Vorgeschichte und Anfänge
Die Verbundenheit der Misericordia mit dem Florentiner Volk ist ein wesentliches Element ihrer Gründungslegende. Die Einrichtung wäre in der Tat aus den erzieherischen Bestrebungen des einfachen und frommen Lastenträgers Pietro Borsi hervorgegangen. Borsi’s Einsatz sei es zu danken – so will es die Tradition – wenn einige Florentiner Lastenträger sich zu einer Bruderschaft zusammenschlossen, deren anfängliches Ziel vor allem die Beförderung des Seelenheiles ihrer Mitglieder war. Die stetig wachsende Gruppe um Borsi bestimmte, dass, um den Weg der Mitglieder zur moralischen Besserung zu stützen, für gotteslästerliche Flüche und ähnliche Entgleisungen eine kleine Geldstrafe in die Gemeinschaftskasse zu zahlen sei. Von guten Absichten beflügelt, ihrem Naturell nach aber den sprichwörtlichen deutschen Bierkutschern verwandt, füllte sich die Gemeinschaftskasse des Zusammenschlusses schnell. Und statt den Inhalt in Intervallen zu verprassen, hatte Borsi die zündende Idee, den Preis der menschlichen Schwäche zur Ehre Gottes und zum Nutzen der Stadt Florenz zu investieren. Mit dem Geld wurde die notwendige Ausstattung angeschafft, um das gravierende Problem der unbekannten und mittellosen Toten, für die sich keiner verantwortlich fühlte, gezielt anzugehen: Transportmittel und Beerdigungsplätze. Als Leichenträger begann also, so will es die Tradition, die Misericordia ihren Weg in die Zukunft.
Tobit und Sebastian
Der erste Patron der Bruderschaft war, dieser Mission entsprechend, der alttestamentarische Tobit, der mitleidig und dem Gebot Gottes folgend, den Unbeerdigten, Begräbnisse gespendet hatte.

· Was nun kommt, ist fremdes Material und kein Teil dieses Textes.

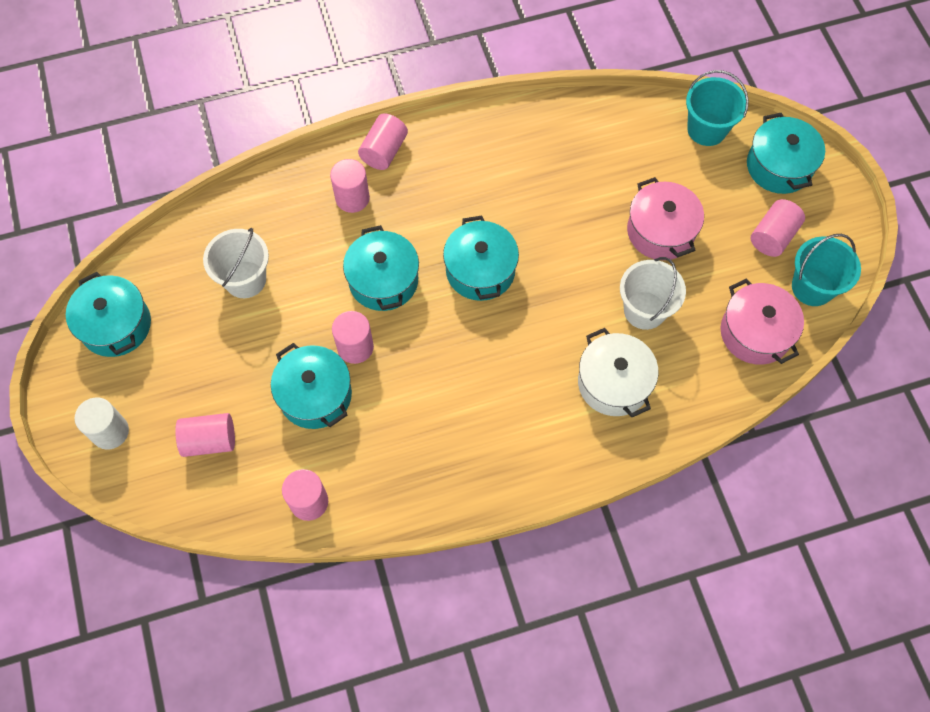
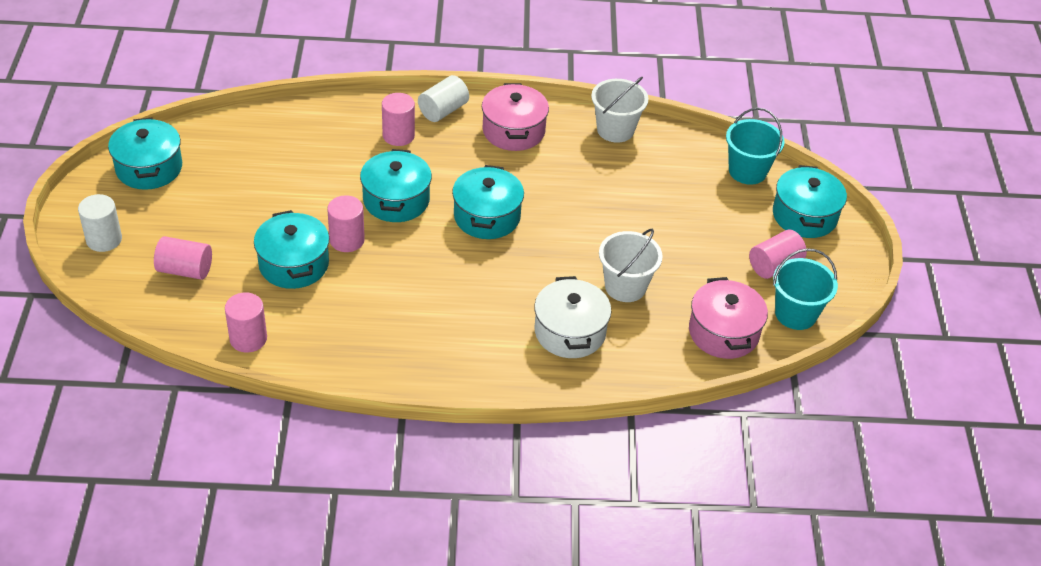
camera: 15 degrees right, 20 degrees down
(245, 279) = (275, 166): white bucket -> white bucket (615, 130)
(384, 151) = (443, 110): pink cylinder -> white cylinder
(660, 231) = (668, 233): pink pot -> pink pot (513, 131)

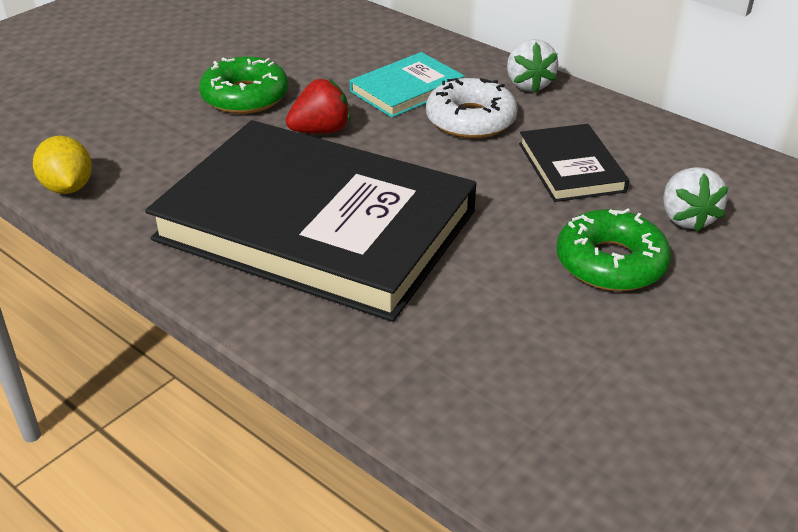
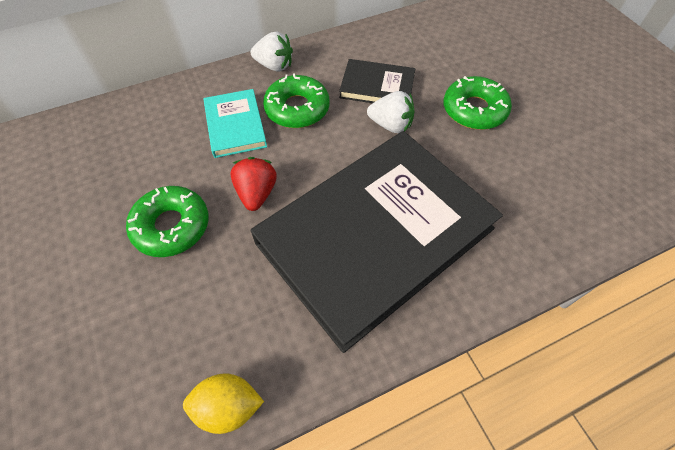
camera: 65 degrees left, 20 degrees up
(470, 120) = (297, 109): white donut -> green donut
(686, 218) = (448, 64): white strawberry -> white strawberry (391, 125)

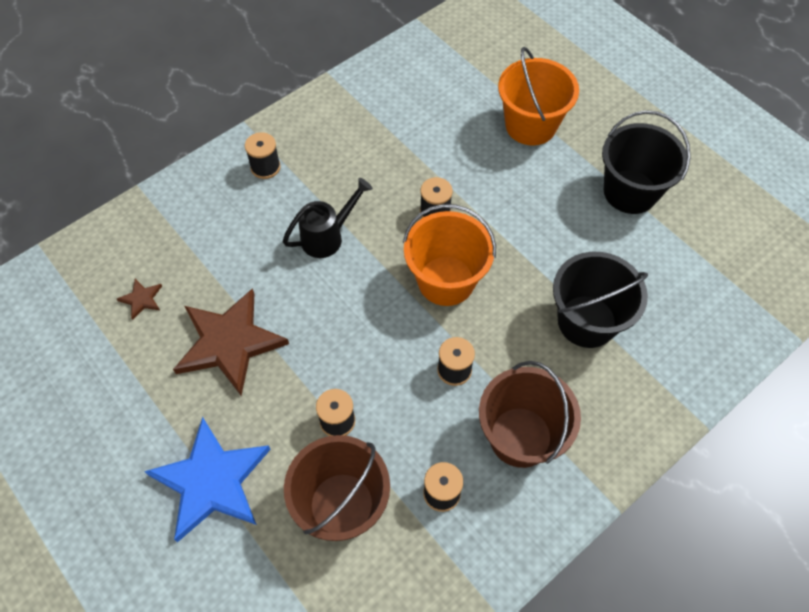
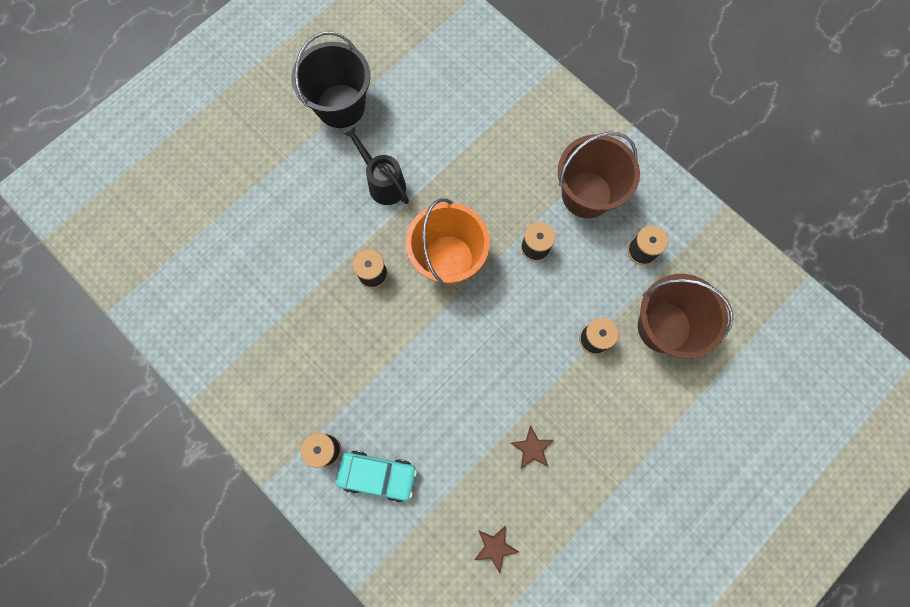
camera: 95 degrees left, 15 degrees up
(211, 481) = (662, 438): blue star -> none
(229, 343) = (532, 448): brown star -> brown star, size x0.41
(233, 207) = (378, 475): none -> turquoise car
(328, 236) = (408, 372): black watering can -> black watering can (383, 182)
(530, 125) = (263, 190): orange bucket -> none
(586, 321) = (477, 144): black bucket -> none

Doch im Laufe des 15. Jahrhundert begann ein anderer, im pestgeplagten Europa ungemein populärer Heiliger, den alten Patron zu flankieren: der heilige Sebastian. Jung, strahlend und schön: ein mächtiger Patron, repräsentierte er doch die Hoffnung den Klauen des Todes entgehen zu können.
Krise und Neuanfang
Der Aufstieg des heiligen Sebastian wirkt in der Geschichte der Misericordia fast wie das Zeichen ihrer eigenen Wiederauferstehung. – In der Tat nach gut 60 Jahren, in denen die Bruderschaft ihre Eigenständigkeit eingebüßt hatte, gelang es dem Zusammenschluss im späten 15. Jahrhundert – wenn auch unter Preisgabe seines ehemaligen Sitzes und seiner Ausstattung – seine Unabhängigkeit wieder zu gewinnen. 1489 wurde der Sieg mit neuen Statuten besiegelt. Und in das neue Oratorium zog, testamentarisch vom Künstler selber verfügt, die pathetische Sebastiansfigur von Bendetto da Maiano ein, die auch noch in der heutigen Kapelle zu finden ist.
Brot
Dieser Neuanfang hat sicherlich eine Rolle gespielt, vor allem aber die große Bedeutung die andere Tätigkeitsfelder, allen voran die Krankentransporte, im Rahmen der Misericordia gewannen: knapp hundert Jahre später, als die Misericordia ihren heutigen Sitz bezog, sah sich der gesetzestreue Leichenbestatter Tobit, durch den todesüberwindenden Neuankömmling Sebastian als Hauptpatron verdrängt und man begann damit, Brot an die Bedürftigen zu verteilen: ganz sicher eine Entscheidung für das Leben.